Arenberg-Nordkirchen
- Conservation status: FAO (2007): critical; GEH: Category I, extremely endangered;
- Other names: Arenberg-Nordkirchner
- Country of origin: Germany
- Distribution: Westphalia

Traits
- Height: 132–140 cm or 141–148 cm;

= Arenberg-Nordkirchen =

Breed of horse

The Arenberg-Nordkirchen or Arenberg-Nordkirchner is a breed of small riding horse from north-west Germany. It was believed extinct in 1985, but in 1995 a small number were discovered, and since 1999 the population has remained stable at about 20–25 head. The Arenberg-Nordkirchen is in the highest-risk category of the Rote Liste (red list) of the Gesellschaft zur Erhaltung alter und gefährdeter Haustierrassen, the German national association for the conservation of historic and endangered domestic animal breeds.

==History==

Germany does not have a long tradition of small horse breeding; the only native small horse is the Dülmener. From the early twentieth century ponies and small horses were imported, mostly from Great Britain, and some private individuals started breeding from them. The Arenberg-Nordkirchen breed was started in 1923 by the then Duke of Arenberg as a semi-feral herd on his estates in Nordkirchen, near Münster in Westphalia. It was based on the Dülmener, from which he intended to create a small and elegant riding horse. His stock was small, with no more than about 40 mares. In 1968 the entire herd was sold to a breeder from Nordkirchen, who introduced other pony and small horse blood to improve its riding-horse qualities. In the 1980s the herd was broken up, and the horses sold in Schleswig-Holstein and North Rhine-Westphalia, where they became part of the regional German Riding Pony populations.

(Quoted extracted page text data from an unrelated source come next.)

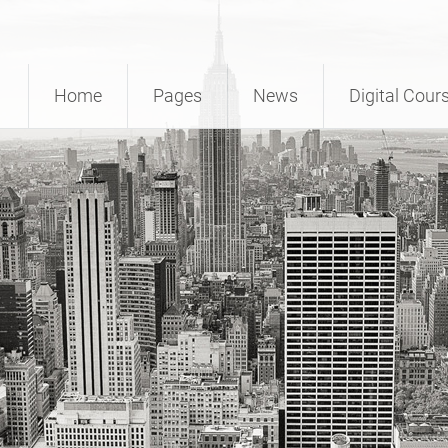
Home
Pages
News
Digital Cour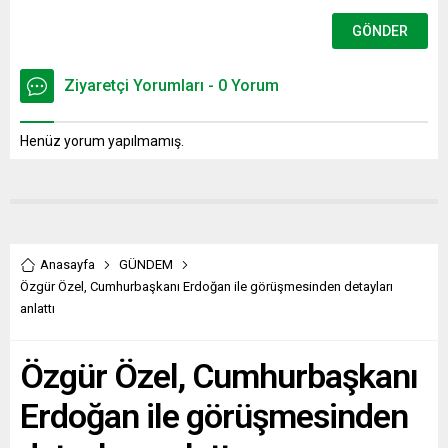
Ziyaretçi Yorumları - 0 Yorum
Henüz yorum yapılmamış.
Anasayfa
GÜNDEM
Özgür Özel, Cumhurbaşkanı Erdoğan ile görüşmesinden detayları
anlattı
Özgür Özel, Cumhurbaşkanı
Erdoğan ile görüşmesinden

The Arenberg-Nordkirchen was seen at the Berlin International Green Week in 1984, after which it was thought extinct. In 1995 a small number of surviving animals were found. Since 1999 the known population has remained stable at about 20–25 head. In 2007 there were four stallions and eighteen mares.

The Arenberg-Nordkirchen is classed as "Category I: extremely endangered" on the Rote Liste (red list) of the Gesellschaft zur Erhaltung alter und gefährdeter Haustierrassen, the German national association for the conservation of historic and endangered domestic animal breeds; it was listed as "critical" by the Food and Agriculture Organization of the United Nations in 2007. It is not among the 151 horse breeds reported by Germany to DAD-IS.